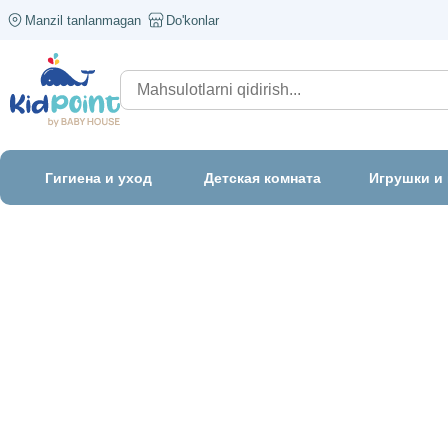
Manzil tanlanmagan
Do'konlar
Гигиена и уход
Детская комната
Игрушки и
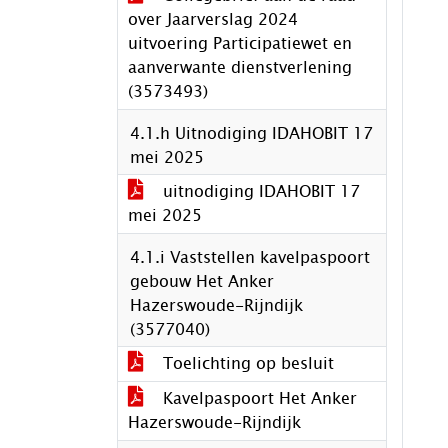
over Jaarverslag 2024
uitvoering Participatiewet en
aanverwante dienstverlening
(3573493)
4.1.h Uitnodiging IDAHOBIT 17
mei 2025
uitnodiging IDAHOBIT 17
mei 2025
4.1.i Vaststellen kavelpaspoort
gebouw Het Anker
Hazerswoude-Rijndijk
(3577040)
Toelichting op besluit
Kavelpaspoort Het Anker
Hazerswoude-Rijndijk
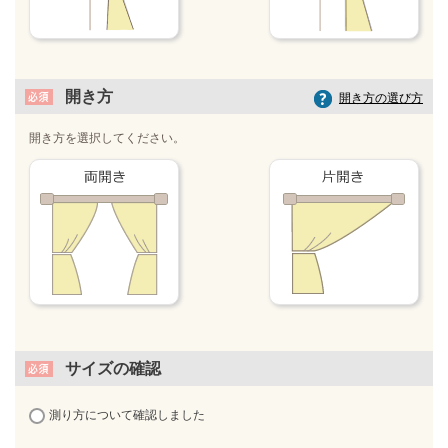
開き方
開き方の選び方
開き方を選択してください。
サイズの確認
測り方について確認しました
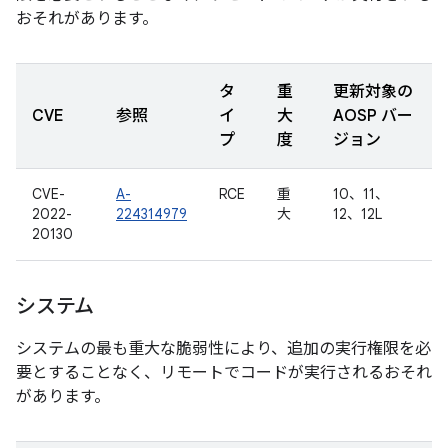
おそれがあります。
タ
重
更新対象の
CVE
参照
イ
大
AOSP バー
プ
度
ジョン
CVE-
A-
RCE
重
10、11、
2022-
224314979
大
12、12L
20130
システム
システムの最も重大な脆弱性により、追加の実行権限を必
要とすることなく、リモートでコードが実行されるおそれ
があります。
_____
Whenever the word "Anker" appears in a line of the listing, report that line.

gebouw Het Anker
Kavelpaspoort Het Anker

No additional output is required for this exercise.